Picasso began L'atelier on November 27, 1961, the same day that he executed a similar composition, Femme couchée dans un intérieur I (fig. 1). Both of these works include a richly textured interior, featuring a reclining nude in the center of the composition and another nude model seated to her right. According to the dates inscribed on the back of the canvas, Picasso began painting this picture in late November and completed it in January of the following year. With the inclusion of the figure of the painter, Picasso introduces the dialogue between artist and model which Femme couchée dans un intérieur did not address. As Michael FitzGerald writes, '...the large easel Picasso frequently included to anchor the scene is not present. Instead the artist holds a small rectangle (probably a sketch pad) in his hands. His position at an edge of the composition is a strategy Picasso had used frequently to upset an assumption of the artist's dominance. As a result, the picture is devoted to the women' (M. FitzGerald, Picasso: The Artist's Studio (exhibition catalogue), op. cit., p. 164).

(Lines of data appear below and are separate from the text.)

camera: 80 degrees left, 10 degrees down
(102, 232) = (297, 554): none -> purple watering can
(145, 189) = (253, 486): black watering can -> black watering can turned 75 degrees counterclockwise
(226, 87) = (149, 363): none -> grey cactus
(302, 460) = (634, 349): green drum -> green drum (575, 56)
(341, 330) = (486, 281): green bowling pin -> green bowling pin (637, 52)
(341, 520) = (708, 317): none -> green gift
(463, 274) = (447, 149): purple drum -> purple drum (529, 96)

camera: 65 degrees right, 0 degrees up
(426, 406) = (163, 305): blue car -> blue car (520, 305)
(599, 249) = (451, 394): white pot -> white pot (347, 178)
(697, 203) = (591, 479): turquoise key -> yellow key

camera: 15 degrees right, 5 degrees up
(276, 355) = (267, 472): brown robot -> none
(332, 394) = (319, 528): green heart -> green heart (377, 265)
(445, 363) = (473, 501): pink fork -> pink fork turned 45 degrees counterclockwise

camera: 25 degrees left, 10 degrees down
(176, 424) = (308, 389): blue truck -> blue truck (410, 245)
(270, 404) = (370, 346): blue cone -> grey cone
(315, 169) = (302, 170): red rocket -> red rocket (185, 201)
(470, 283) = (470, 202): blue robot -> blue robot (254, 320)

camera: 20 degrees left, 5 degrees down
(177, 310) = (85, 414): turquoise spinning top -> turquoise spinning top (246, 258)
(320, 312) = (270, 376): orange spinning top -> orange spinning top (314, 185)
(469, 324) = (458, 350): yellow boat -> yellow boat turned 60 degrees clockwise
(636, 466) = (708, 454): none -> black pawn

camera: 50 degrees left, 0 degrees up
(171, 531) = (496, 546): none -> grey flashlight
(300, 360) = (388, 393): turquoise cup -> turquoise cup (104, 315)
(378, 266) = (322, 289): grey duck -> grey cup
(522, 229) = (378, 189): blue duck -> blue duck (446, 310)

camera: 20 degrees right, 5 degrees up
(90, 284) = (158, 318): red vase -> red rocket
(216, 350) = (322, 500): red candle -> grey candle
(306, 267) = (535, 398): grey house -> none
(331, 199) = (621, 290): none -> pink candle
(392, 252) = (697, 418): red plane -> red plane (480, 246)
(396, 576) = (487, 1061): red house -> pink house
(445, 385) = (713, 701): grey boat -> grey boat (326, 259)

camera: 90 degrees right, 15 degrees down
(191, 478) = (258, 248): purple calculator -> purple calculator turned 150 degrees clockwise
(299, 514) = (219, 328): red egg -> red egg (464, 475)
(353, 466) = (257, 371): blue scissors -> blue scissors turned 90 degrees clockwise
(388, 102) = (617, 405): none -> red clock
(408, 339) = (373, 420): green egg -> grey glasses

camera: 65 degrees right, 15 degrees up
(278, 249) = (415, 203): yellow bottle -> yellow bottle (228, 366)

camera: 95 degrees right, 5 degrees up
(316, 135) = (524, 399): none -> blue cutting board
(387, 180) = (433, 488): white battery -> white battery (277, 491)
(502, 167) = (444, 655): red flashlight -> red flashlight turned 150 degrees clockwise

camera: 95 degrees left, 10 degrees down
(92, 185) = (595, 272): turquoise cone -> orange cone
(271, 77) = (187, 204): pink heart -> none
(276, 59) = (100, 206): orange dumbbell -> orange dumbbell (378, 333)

The origins of this composition can be traced back to Picasso's series from six years earlier, Les Femmes d'Alger (fig. 2). Picasso began his reinterpretation of Delacroix's famous composition shortly after the death of his longtime friend and artistic rival Henri Matisse. With this series, Picasso was not only attempting to elevate himself to the ranks of the great French painters Delacroix and Ingres, but he was also responding to the influence of Matisse and the chromatic richness of his odalisques. As Susan Grace Galassi writes, 'In the Women of Algiers [...] various artistic presences are synthesized. Likewise, Picasso's series encompasses multiple modern idioms, while Delacroix is 'altered' to accommodate Velázquez, Ingres, and Matisse. Picasso's own seminal, early masterpiece, Les Demoiselles d'Avignon, for which Delacroix's painting served as a source, hovers as a reference throughout the series [...]. The subject of the harem itself is fused with the studio and the brothel to become an allegory of creation. Thus, the Romantic impulse toward the continual expansion of boundaries is absorbed and carried out in Picasso's response, in which every element is transformed into something else' (S. G. Galassi, Picasso's Variations on the Masters, New York, 1996, p. 147). L'atelier is a clear inheritor of the stylistic concerns of this famous series.  But now, as if reflecting upon his own role in the production of his art, Picasso has inserted himself into this colourful studio-as-seraglio by including the painter presiding over the entire spectacle.

After Picasso finished work on L'atelier, the painting remained in his collection until it was acquired by the photographer David Douglas Duncan. The work was not exhibited publicly until it entered the Nasher collection in 1985. When Jacqueline Picasso saw the work at Nasher's home in 1985, she commented that she still owned the blue canopy that appears above the central nude in the composition.